Swiss Foreign Minister Didier Burkhalter will be the country’s president next year, after parliament accepted his nomination.This content was published on December 4, 2013 - 12:17
Burkhalter received 183 votes out 222 ballots cast by the parliamentarians. The 53-year-old centre-right Radical from canton Neuchâtel will take over from Defence Minister Ueli Maurer on January 1.
The Swiss presidency is held by a different member of the seven-person cabinet every calendar year. The choice is based on seniority in the government, which means that a minister becomes president at least once every seven years.
Burkhalter was elected in the first round of voting with a good score, one of the best over the past decade, a result greeted with traditional cheers by a joint session of the Senate and the House of Representatives. Maurer, for example, only received 148 votes last year.
Swiss Foreign Minister Didier Burkhalter was born in 1960 and grew up in the village of Auvernier in canton Neuchâtel. He is married and has three children.
In 1985, he joined centre-right Radical Party. During his earlier career, he served in different parliaments at all three levels of the Swiss political system: municipal, cantonal and federal.
He also served on a number of federal parliamentary commissions and was a member of the Swiss delegation to the Parliamentary Assembly of the Organization for Security and Co-operation in Europe (OSCE).
Burkhalter was elected to the government in 2009 where he took over the interior ministry. He has been in charge of the foreign ministry since January 2012.

Required actions:
• A. According to the article about Didier Burkhalter, how many votes did he receive from parliament?
• B. Update the article about Didier Burkhalter from "In 1985, he" up to and including "since January 2012.", replacing "interior ministry" with "Federal Department of Home Affairs".
• C. Take the article about Didier Burkhalter further, writing on from its final sentence.
The data that comes next has no role in this work.

[Saved entries]
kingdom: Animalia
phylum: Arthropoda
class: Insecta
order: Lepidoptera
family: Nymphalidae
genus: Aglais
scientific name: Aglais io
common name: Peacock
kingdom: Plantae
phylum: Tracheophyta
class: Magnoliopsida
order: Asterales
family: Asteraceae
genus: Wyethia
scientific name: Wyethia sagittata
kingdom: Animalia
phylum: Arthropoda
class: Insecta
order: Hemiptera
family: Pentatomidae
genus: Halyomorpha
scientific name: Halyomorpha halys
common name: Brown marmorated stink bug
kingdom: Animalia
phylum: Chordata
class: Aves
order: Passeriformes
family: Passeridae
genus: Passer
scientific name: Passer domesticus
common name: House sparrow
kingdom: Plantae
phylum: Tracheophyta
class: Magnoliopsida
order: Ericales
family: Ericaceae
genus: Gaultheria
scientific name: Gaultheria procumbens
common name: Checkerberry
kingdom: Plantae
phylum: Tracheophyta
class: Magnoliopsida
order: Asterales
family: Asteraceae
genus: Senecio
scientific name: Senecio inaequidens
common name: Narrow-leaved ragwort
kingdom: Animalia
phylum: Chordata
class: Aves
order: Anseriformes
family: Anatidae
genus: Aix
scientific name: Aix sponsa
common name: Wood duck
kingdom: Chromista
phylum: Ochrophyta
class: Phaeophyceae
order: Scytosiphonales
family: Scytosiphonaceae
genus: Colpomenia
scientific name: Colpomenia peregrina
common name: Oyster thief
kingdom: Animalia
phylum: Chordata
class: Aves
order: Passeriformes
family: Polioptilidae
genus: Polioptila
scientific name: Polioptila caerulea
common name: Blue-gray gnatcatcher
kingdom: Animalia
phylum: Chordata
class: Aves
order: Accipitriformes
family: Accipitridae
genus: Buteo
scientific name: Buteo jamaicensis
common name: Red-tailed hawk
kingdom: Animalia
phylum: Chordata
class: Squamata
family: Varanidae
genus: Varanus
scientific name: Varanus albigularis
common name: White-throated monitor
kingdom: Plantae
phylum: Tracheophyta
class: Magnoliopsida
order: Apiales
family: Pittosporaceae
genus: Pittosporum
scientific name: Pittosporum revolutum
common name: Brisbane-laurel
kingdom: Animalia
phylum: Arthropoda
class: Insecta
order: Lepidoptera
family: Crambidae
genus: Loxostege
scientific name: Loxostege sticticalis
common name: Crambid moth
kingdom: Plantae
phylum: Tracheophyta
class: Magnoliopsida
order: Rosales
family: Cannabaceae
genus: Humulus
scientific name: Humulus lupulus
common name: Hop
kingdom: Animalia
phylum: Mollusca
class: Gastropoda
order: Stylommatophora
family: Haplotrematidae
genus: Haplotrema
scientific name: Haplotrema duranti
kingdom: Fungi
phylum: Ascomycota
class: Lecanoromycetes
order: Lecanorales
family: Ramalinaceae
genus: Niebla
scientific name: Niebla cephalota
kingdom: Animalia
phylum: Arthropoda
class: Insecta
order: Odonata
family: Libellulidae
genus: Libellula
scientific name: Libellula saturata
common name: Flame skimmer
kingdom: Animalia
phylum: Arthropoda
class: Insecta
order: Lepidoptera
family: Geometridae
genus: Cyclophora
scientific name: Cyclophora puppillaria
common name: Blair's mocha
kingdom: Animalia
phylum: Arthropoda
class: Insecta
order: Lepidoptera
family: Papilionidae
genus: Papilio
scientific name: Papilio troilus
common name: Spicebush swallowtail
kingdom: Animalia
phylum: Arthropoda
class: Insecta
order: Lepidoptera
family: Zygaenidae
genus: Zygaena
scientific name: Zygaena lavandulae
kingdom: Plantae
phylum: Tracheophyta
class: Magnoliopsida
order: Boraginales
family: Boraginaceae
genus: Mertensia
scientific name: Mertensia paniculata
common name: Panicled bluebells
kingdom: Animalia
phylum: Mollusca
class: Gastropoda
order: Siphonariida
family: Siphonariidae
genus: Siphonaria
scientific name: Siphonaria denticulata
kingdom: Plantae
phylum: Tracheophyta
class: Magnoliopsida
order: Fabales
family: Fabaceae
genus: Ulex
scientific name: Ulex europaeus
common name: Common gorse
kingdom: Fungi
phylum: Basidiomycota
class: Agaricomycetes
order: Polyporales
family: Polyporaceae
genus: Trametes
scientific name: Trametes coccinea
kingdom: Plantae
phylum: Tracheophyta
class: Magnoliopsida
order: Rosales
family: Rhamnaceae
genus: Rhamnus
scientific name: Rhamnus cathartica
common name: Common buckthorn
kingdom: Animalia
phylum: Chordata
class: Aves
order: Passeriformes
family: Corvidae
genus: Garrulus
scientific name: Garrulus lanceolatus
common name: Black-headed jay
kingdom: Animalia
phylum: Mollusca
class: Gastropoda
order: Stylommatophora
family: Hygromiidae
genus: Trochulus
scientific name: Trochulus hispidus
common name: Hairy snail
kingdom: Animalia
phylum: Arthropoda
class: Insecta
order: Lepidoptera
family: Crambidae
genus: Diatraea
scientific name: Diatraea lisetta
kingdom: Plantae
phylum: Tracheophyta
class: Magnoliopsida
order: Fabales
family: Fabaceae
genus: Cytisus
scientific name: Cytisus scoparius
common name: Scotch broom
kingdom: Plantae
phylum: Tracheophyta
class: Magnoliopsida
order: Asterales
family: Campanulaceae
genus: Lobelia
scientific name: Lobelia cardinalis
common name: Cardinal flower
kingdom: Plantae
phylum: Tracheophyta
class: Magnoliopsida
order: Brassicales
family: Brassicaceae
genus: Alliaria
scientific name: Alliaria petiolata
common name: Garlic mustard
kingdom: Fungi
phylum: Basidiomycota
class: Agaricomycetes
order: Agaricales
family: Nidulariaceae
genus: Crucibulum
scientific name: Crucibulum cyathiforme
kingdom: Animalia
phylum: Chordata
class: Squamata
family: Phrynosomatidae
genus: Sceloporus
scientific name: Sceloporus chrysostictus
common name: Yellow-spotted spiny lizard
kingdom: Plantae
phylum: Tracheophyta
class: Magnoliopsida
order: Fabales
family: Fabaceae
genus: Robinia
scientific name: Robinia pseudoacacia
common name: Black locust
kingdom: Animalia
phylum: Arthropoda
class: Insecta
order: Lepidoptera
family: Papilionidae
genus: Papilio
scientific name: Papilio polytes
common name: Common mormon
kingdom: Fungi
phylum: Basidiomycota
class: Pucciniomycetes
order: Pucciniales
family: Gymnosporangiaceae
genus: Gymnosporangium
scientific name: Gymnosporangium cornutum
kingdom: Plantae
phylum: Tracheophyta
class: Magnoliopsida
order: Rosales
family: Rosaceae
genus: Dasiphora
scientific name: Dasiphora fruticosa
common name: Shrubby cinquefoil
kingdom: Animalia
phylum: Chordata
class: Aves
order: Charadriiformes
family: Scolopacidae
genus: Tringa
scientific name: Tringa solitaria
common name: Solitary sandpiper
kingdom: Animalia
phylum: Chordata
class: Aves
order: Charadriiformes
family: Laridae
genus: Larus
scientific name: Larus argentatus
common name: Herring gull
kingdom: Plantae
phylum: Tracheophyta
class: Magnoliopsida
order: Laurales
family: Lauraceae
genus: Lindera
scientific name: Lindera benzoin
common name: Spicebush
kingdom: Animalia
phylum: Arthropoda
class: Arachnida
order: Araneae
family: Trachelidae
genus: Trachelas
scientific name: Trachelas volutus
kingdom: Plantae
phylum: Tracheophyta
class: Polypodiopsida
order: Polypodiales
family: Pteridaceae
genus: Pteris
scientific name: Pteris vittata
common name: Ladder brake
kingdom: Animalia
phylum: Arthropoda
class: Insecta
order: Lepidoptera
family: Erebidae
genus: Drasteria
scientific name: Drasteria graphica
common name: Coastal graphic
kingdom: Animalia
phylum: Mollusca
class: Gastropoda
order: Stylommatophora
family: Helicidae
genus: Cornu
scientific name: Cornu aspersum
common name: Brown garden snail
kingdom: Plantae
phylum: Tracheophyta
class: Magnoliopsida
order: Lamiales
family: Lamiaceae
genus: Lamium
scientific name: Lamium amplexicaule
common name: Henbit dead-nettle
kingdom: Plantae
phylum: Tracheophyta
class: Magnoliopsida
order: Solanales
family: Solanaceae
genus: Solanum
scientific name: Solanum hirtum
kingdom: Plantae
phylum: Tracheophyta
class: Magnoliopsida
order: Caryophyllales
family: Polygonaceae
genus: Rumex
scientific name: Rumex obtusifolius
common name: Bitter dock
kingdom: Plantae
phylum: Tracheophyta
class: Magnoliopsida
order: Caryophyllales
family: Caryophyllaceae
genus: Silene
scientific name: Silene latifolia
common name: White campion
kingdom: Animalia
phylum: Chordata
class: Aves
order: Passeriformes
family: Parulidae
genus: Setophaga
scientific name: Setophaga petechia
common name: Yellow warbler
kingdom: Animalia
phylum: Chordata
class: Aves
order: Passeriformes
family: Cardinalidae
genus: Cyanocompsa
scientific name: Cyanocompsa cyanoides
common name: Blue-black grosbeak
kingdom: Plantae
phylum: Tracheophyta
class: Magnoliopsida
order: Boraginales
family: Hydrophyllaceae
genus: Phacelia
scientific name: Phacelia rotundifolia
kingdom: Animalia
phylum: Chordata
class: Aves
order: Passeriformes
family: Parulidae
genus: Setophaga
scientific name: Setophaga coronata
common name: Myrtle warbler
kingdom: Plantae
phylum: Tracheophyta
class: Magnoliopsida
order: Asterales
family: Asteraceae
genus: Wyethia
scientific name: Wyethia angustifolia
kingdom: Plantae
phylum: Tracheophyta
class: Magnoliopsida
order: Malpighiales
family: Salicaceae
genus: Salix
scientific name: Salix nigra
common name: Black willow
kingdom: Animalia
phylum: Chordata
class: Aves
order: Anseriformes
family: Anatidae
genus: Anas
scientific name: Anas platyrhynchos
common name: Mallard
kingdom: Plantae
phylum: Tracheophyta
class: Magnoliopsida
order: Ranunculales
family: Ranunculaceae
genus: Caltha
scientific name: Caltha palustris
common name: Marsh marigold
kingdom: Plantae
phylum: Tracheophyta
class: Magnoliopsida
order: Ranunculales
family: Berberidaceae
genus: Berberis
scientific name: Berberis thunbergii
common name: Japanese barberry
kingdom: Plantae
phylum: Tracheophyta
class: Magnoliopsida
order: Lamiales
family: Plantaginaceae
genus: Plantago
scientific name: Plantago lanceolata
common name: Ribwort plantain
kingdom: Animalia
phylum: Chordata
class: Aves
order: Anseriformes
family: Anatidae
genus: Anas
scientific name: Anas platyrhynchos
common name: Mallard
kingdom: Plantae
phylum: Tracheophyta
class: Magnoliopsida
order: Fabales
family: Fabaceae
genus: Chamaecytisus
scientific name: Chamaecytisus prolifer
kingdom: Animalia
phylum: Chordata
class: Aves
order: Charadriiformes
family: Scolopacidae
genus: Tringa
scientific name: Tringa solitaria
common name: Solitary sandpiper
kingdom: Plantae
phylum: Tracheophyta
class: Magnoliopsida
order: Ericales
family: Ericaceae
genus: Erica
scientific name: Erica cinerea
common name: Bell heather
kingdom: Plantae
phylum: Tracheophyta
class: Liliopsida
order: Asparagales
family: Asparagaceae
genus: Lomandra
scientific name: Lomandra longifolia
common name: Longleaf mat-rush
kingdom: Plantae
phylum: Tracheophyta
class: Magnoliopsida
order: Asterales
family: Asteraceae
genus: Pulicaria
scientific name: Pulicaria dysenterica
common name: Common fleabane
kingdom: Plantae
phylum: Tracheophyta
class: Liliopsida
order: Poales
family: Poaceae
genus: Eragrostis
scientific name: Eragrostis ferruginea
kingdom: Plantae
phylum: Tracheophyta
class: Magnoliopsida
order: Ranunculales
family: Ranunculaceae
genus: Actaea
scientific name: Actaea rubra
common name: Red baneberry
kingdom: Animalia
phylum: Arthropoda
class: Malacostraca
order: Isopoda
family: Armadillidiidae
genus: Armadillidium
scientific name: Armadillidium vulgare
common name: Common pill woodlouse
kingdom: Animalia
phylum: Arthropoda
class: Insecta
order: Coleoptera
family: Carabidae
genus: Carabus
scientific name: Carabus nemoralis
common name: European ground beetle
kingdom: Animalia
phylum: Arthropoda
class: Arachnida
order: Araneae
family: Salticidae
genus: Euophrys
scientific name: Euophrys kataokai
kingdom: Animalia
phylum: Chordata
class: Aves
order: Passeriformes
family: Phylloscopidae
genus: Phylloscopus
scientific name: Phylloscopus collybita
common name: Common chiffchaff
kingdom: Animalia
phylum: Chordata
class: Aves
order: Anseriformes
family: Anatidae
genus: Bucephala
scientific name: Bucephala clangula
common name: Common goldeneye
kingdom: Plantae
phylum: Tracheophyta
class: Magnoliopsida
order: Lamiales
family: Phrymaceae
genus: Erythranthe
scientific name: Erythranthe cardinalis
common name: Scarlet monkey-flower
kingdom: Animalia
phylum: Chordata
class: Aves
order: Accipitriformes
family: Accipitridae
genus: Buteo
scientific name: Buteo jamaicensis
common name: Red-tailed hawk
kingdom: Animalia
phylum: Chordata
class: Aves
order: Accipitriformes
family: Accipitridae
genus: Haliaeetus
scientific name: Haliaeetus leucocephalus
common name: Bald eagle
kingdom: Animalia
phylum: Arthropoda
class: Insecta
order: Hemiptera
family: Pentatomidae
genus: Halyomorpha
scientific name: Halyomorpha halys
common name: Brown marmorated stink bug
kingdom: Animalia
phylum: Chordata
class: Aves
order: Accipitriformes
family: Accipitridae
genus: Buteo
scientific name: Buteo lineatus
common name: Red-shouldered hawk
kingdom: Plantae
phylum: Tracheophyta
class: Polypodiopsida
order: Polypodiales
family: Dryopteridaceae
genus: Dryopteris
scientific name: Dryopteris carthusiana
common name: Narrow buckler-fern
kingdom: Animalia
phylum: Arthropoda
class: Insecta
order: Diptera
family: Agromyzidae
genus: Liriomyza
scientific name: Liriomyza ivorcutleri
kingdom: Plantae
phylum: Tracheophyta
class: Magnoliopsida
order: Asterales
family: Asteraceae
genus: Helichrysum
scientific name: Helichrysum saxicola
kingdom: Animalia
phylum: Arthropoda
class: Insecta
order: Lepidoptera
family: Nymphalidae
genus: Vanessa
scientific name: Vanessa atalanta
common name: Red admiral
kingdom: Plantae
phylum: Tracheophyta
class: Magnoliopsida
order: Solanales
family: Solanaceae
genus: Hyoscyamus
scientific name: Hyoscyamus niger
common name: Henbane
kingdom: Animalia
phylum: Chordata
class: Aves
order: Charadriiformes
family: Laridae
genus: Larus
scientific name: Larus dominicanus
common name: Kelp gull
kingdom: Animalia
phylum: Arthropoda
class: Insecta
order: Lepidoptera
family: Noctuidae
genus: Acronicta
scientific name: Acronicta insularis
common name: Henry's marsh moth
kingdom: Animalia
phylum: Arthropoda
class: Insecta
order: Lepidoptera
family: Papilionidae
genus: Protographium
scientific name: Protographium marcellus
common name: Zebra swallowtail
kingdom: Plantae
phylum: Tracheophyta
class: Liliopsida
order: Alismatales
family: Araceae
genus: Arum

List of answers:
• A. He received 183 votes out of 222 ballots cast.

• B.
In 1985, he joined centre-right Radical Party. During his earlier career, he served in different parliaments at all three levels of the Swiss political system: municipal, cantonal and federal.
He also served on a number of federal parliamentary commissions and was a member of the Swiss delegation to the Parliamentary Assembly of the Organization for Security and Co-operation in Europe (OSCE).
Burkhalter was elected to the government in 2009 where he took over the Federal Department of Home Affairs. He has been in charge of the foreign ministry since January 2012.

• C.
Luzi Stamm, a parliamentarian from the rightwing Swiss People’s Party, told swissinfo.ch that there were few surprises in Burkhalter’s election.
“(Burkhalter) didn’t get quite as many votes as he maybe hoped for and as he got as vice-president, but I think that’s simply because 44 people were absent,” Stamm said, adding that many parliamentarians had arrived too late for the morning vote because of train delays and the early hour.
While the presidential election is traditionally a foregone conclusion, some parliamentarians express their displeasure with a candidate by casting a protest vote, leading to less impressive results.
“There have never been surprises in all the years I’ve been here, but it has happened that someone has been elected with very few votes, with 120 or 130, and that’s taken as a sign of mistrust,” Stamm told swissinfo.ch.
“I find it a bit out of place in this setting, even if I don’t agree with a president’s politics. This isn’t the moment to express a lack of confidence in the person being elected; it doesn’t matter to me how many votes they get.”
A day to remember – or forget
Andi Gross, a parliamentarian from the centre-left Social Democratic Party, says that over the past 50 years the outgoing vice-president has always been elected to the presidency for the next year. He agrees that the biggest surprise that comes on election day involves the number of votes the president gets, but that is soon forgotten.
“The normality of a president’s only slightly elevated position is reflected in the normality of the election day,” Gross says. “While the president-elect will certainly never forget that day, those who voted him in will barely remember it.”
And, he says, the vote outcome isn’t indicative of how well the president will perform in his or her position.
“There have been good presidents with bad vote results, and even more presidents with good vote results who didn’t necessarily bring quality to the post,” Gross says.
To him and to Stamm, the rotating presidency is an important part of Switzerland’s system of decentralised power and represents one of the country’s major strengths.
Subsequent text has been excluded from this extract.